Santri dan Krisis Pemahaman Islam Mahasiswa

1,506 kali dibaca

Sudah cukup lama saya bergelut di dalam dunia pendidikan pesantren. Sejak lulus sekolah dasar di Kabupaten Tegal, Jawa Tengah, orang tua saya langsung mengirim saya ke pondok pesantren yang cukup terkenal di Madura, Jawa Timur. Hingga saat saya menulis artikel ini, saya masih nyantri sembari kuliah di Semarang.

Saya pikir, seusia saya yang saat itu baru lulus sekolah dasar, tidak sepantasnya harus meninggalkan rumah dan jauh dari bawah ketiak orang tua. Tapi nyatanya, saya berhasil juga melalui fase-fase yang saya rasa sedikit sulit itu, fase di mana saya mendapat gelar “santri”.

Advertisements

Anak kecil seumur jagung sudah dilatih untuk bisa hidup lebih mandiri. Semenjak nyantri, saya diberi uang saku untuk jatah sebulan, dilatih untuk mengatur uang jajan dan kebutuhan. Sering sekali saya salah perhitungan dan menghabiskan jatah sebelum datang lagi jatuh tempo.

Tidak jarang juga saya menodong orang tua untuk bisa dapat uang saku tambahan supaya tetap bisa jajan.
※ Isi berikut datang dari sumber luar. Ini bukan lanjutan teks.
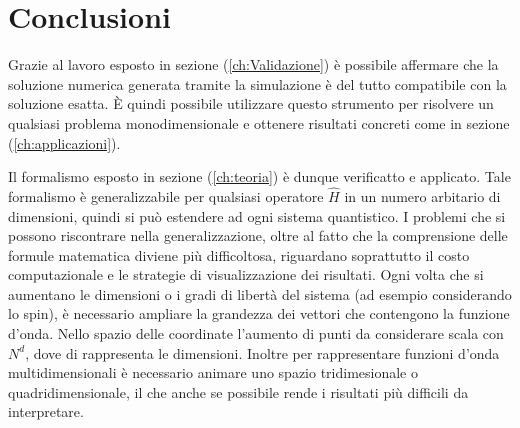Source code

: \chapter*{Conclusioni}
\label{ch:conclusioni}

Grazie al lavoro esposto in sezione (\ref{ch:Validazione}) è possibile affermare che la soluzione numerica
generata tramite la simulazione è  del tutto compatibile con la soluzione esatta. 
È quindi possibile utilizzare questo strumento per risolvere un qualsiasi problema monodimensionale e ottenere risultati concreti come in sezione (\ref{ch:applicazioni}). 

Il formalismo esposto in sezione (\ref{ch:teoria}) è dunque verificatto e applicato. Tale formalismo è generalizzabile per qualsiasi operatore $\hat{H}$ in un numero arbitario di dimensioni, quindi si può estendere ad ogni sistema quantistico. I problemi che si possono riscontrare nella generalizzazione, oltre al fatto che la comprensione delle formule matematica diviene più difficoltosa, riguardano soprattutto il costo computazionale e le strategie di visualizzazione dei risultati. Ogni volta che si aumentano le dimensioni o i gradi di libertà del sistema (ad esempio considerando lo spin), è necessario ampliare la grandezza dei vettori che contengono la funzione d'onda. Nello spazio delle coordinate l'aumento di punti da considerare scala con $N^d$, dove di rappresenta le dimensioni. Inoltre per rappresentare funzioni d'onda multidimensionali è necessario animare uno spazio tridimesionale o quadridimensionale, il che anche se possibile rende i risultati più difficili da interpretare. 


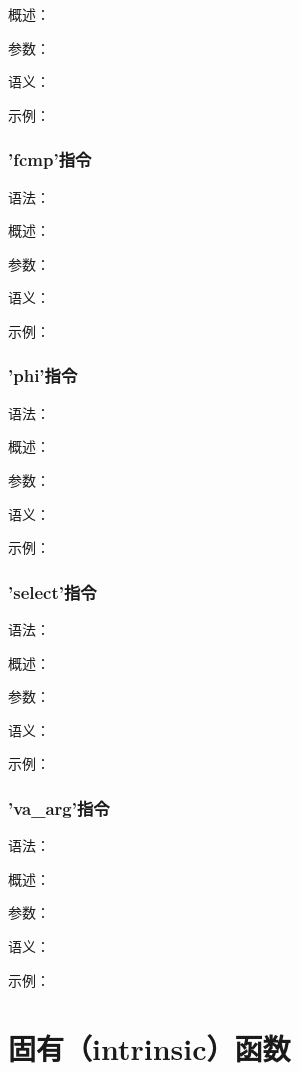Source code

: \documentclass[12pt,a4paper]{article}
\begin{document}
{概述：

参数：

语义：

示例：


\subsubsection{'fcmp'指令} %

语法：

概述：

参数：

语义：

示例：


\subsubsection{'phi'指令} %

语法：

概述：

参数：

语义：

示例：


\subsubsection{'select'指令} %

语法：

概述：

参数：

语义：

示例：


\subsubsection{'va\_arg'指令} %

语法：

概述：

参数：

语义：

示例：



\section{固有（intrinsic）函数}

}
\end{document}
Semua hal yang menyangkut pribadi, saya siapkan sendiri. Kecuali makan pagi, siang dan malam. Sebab, Makan tiga kali sehari itu sudah disediakan pondok agar santri lebih fokus dalam menghafal Al-Quran dan mengembangkan daya intelektual.

Di pondok pesantren, pelajaran-pelajaran yang didasari keislaman lebih menonjol dibandingkan ilmu-ilmu yang dianggap umum oleh banyak kalangan. Pelajaran Bahasa Arab dan Inggris begitu banyak saya dapatkan. Teks-teks gundul tanpa harakat pun saya pelajari. Sejak saat itu juga, khazanah keislaman saya sedikit bertambah. Saya mulai bisa memahami kedua bahasa asing itu.
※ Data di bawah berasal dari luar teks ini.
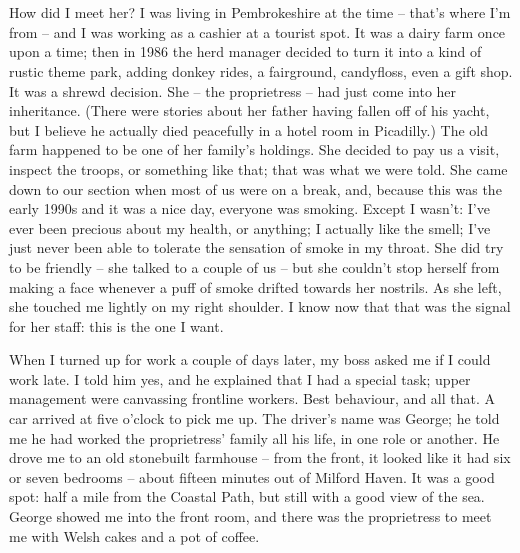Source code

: \renewcommand{\thesection}{\Roman{section}} 


\section{}

How did I meet her? I was living in Pembrokeshire at the time -- that's where I'm from -- and I was working as a cashier at a tourist spot. It was a dairy farm once upon a time; then in 1986 the herd manager decided to turn it into a kind of rustic theme park, adding donkey rides, a fairground, candyfloss, even a gift shop. It was a shrewd decision. She -- the proprietress -- had just come into her inheritance. (There were stories about her father having fallen off of his yacht, but I believe he actually died peacefully in a hotel room in Picadilly.) The old farm happened to be one of her family's holdings. She decided to pay us a visit, inspect the troops, or something like that; that was what we were told. She came down to our section when most of us were on a break, and, because this was the early 1990s and it was a nice day, everyone was smoking. Except I wasn't: I've ever been precious about my health, or anything; I actually like the smell; I've just never been able to tolerate the sensation of smoke in my throat. She did try to be friendly -- she talked to a couple of us -- but she couldn't stop herself from making a face whenever a puff of smoke drifted towards her nostrils. As she left, she touched me lightly on my right shoulder. I know now that that was the signal for her staff: this is the one I want.

When I turned up for work a couple of days later, my boss asked me if I could work late. I told him yes, and he explained that I had a special task; upper management were canvassing frontline workers. Best behaviour, and all that. A car arrived at five o'clock to pick me up. The driver's name was George; he told me he had worked the proprietress' family all his life, in one role or another. He drove me to an old stonebuilt farmhouse -- from the front, it looked like it had six or seven bedrooms -- about fifteen minutes out of Milford Haven. It was a good spot: half a mile from the Coastal Path, but still with a good view of the sea. George showed me into the front room, and there was the proprietress to meet me with Welsh cakes and a pot of coffee.

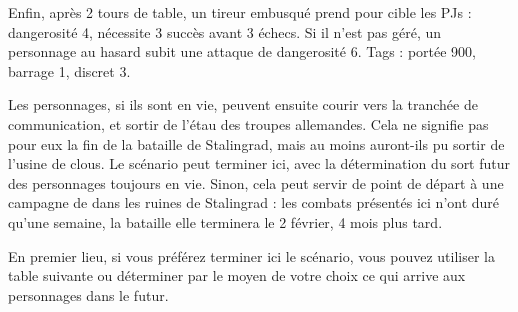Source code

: \documentclass{report}
\begin{document}
\begin{multicols}{2}
Enfin, après 2 tours de table, un tireur embusqué prend pour cible les PJs : dangerosité 4, nécessite 3 succès avant 3 échecs. Si il n'est pas géré, un personnage au hasard subit une attaque de dangerosité 6. Tags : portée 900, barrage 1, discret 3.

Les personnages, si ils sont en vie, peuvent ensuite courir vers la tranchée de communication, et sortir de l'étau des troupes allemandes. Cela ne signifie pas pour eux la fin de la bataille de Stalingrad, mais au moins auront-ils pu sortir de l'usine de clous.
Le scénario peut terminer ici, avec la détermination du sort futur des personnages toujours en vie. Sinon, cela peut servir de point de départ à une campagne de \nomjeu dans les ruines de Stalingrad : les combats présentés ici n'ont duré qu'une semaine, la bataille elle terminera le 2 février, 4 mois plus tard. 

En premier lieu, si vous préférez terminer ici le scénario, vous pouvez utiliser la table suivante ou déterminer par le moyen de votre choix ce qui arrive aux personnages dans le futur. 


\end{multicols}
\end{document}
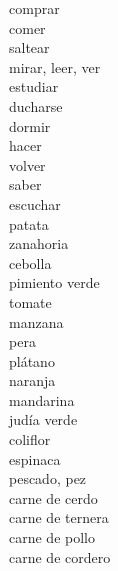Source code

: \documentclass[13pt]{article}
\begin{document}
\rubylatin
\renewcommand{\rubysep}{-1.2ex}
\renewcommand{\rubysize}{0.5}

\begin{CJK*}{UTF8}{}
\begin{multicols}{2}
\LARGE
{}
\noindent
{}\quad comprar\\
\quad comer\\
\quad saltear\\
\quad mirar, leer, ver\\
\quad estudiar\\
\quad ducharse\\
\quad dormir\\
\quad hacer\\
\quad volver\\
\quad saber\\
\quad escuchar\\
\quad patata\\
\quad zanahoria\\
\quad cebolla\\
\quad pimiento verde\\
\quad tomate\\
\quad manzana\\
\quad pera\\
\quad plátano\\
\quad naranja\\
\quad mandarina\\
\quad judía verde\\
\quad coliflor\\
\quad espinaca\\
\quad pescado, pez\\
\quad carne de cerdo\\
\quad carne de ternera\\
\quad carne de pollo\\
\quad carne de cordero\\


\end{multicols}
\end{CJK*}
\end{document}
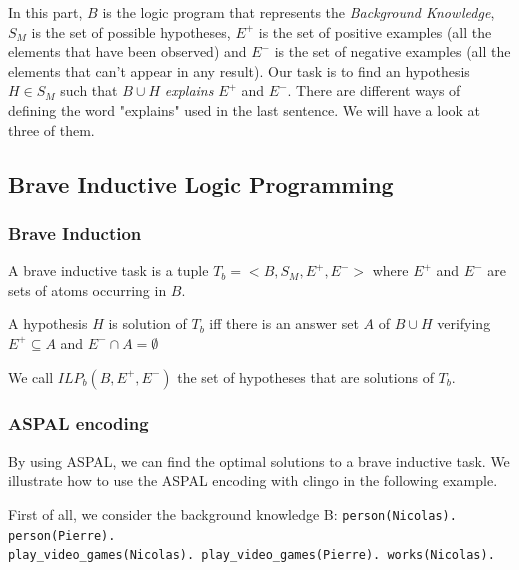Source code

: In this part, $B$ is the logic program that represents the \textit{Background Knowledge}, $S_M$ is the set of possible hypotheses, $E^+$ is the set of positive examples (all the elements that have been observed) and $E^-$ is the set of negative examples (all the elements that can't appear in any result). Our task is to find an hypothesis $H\in S_M$ such that $B\cup H$ \textit{explains} $E^+$ and $E^-$. There are different ways of defining the word "explains" used in the last sentence. We will have a look at three of them.


\subsection{Brave Inductive Logic Programming}

\subsubsection{Brave Induction}

\begin{definition}

A brave inductive task is a tuple $T_b=<B, S_M, E^+, E^->$ where $E^+$ and $E^-$ are sets of atoms occurring in $B$. 

\smallskip

A hypothesis $H$ is solution of $T_b$ iff there is an answer set $A$ of $B\cup H$ verifying $E^+\subseteq A$ and $E^-\cap A = \emptyset$

\smallskip

We call $ILP_b(B,E^+,E^-)$ the set of hypotheses that are solutions of $T_b$. 

\end{definition}

\subsubsection{ASPAL encoding}

By using ASPAL, we can find the optimal solutions to a brave inductive task. We
illustrate how to use the ASPAL encoding with clingo in the following example.\bigskip

First of all, we consider the background knowledge B:\newline
\texttt{person(Nicolas). person(Pierre).\\
play\_video\_games(Nicolas). play\_video\_games(Pierre). works(Nicolas).}\\

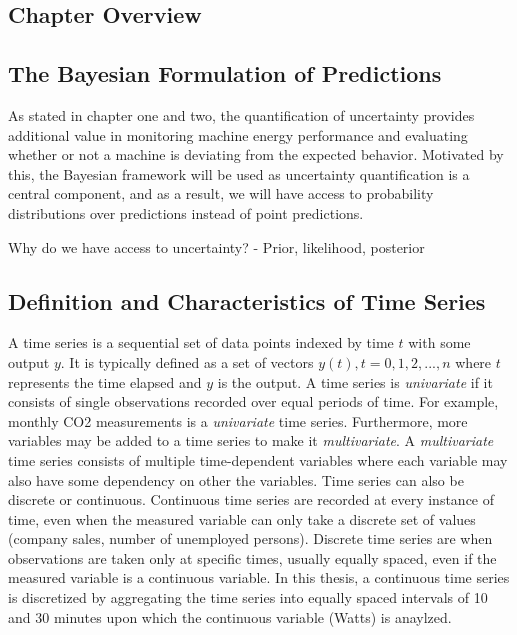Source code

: \subsection{Chapter Overview}

\subsection{The Bayesian Formulation of Predictions}

As stated in chapter one and two, the quantification of uncertainty provides additional value in monitoring machine energy performance and evaluating whether or not a machine is deviating from the expected behavior. Motivated by this, the Bayesian framework will be used as uncertainty quantification is a central component, and as a result, we will have access to probability distributions over predictions instead of point predictions.

Why do we have access to uncertainty?
 - Prior, likelihood, posterior
 

\subsection{Definition and Characteristics of Time Series}

A time series is a sequential set of data points indexed by time $t$ with some output $y$. It is typically defined as a set of vectors $y(t), t = 0, 1, 2,. . .,n$ where $t$ represents the time elapsed and $y$ is the output. A time series is \textit{univariate} if it consists of single observations recorded over equal periods of time. For example, monthly CO2 measurements is a \textit{univariate} time series. Furthermore, more variables may be added to a time series to make it \textit{multivariate}. A \textit{multivariate} time series consists of multiple time-dependent variables where each variable may also have some dependency on other the variables. Time series can also be discrete or continuous. Continuous time series are recorded at every instance of time, even when the measured variable can only take a discrete set of values (company sales, number of unemployed persons). Discrete time series are when observations are taken only at specific times, usually equally spaced, even if the measured variable is a continuous variable. In this thesis, a continuous time series is discretized by aggregating the time series into equally spaced intervals of 10 and 30 minutes upon which the continuous variable (Watts) is anaylzed. 


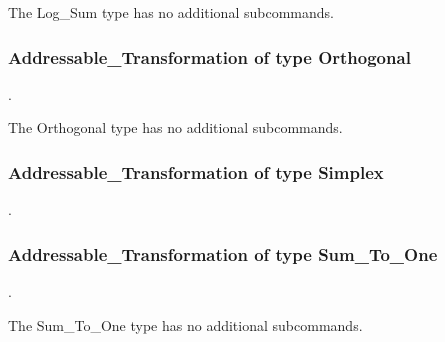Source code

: The Log\_Sum type has no additional subcommands.
\subsubsection{Addressable\_Transformation of type Orthogonal}
.
\label{syntax:AddressableTransformation-Orthogonal}

The Orthogonal type has no additional subcommands.
\subsubsection{Addressable\_Transformation of type Simplex}
.
\label{syntax:AddressableTransformation-Simplex}


\subsubsection{Addressable\_Transformation of type Sum\_To\_One}
.
\label{syntax:AddressableTransformation-SumToOne}

The Sum\_To\_One type has no additional subcommands.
Waktu terasa berjalan begitu cepat. Di pengujung tahun 2020, saya dinyatakan lulus dari pondok pesantren. Dengan bekal ijazah berbahasa Arab, saya mencoba mendaftar ke perguruan tinggi di Timur Tengah. Naas, sampai saat ini, tidak ada kejelasan antara saya diterima atau tidak.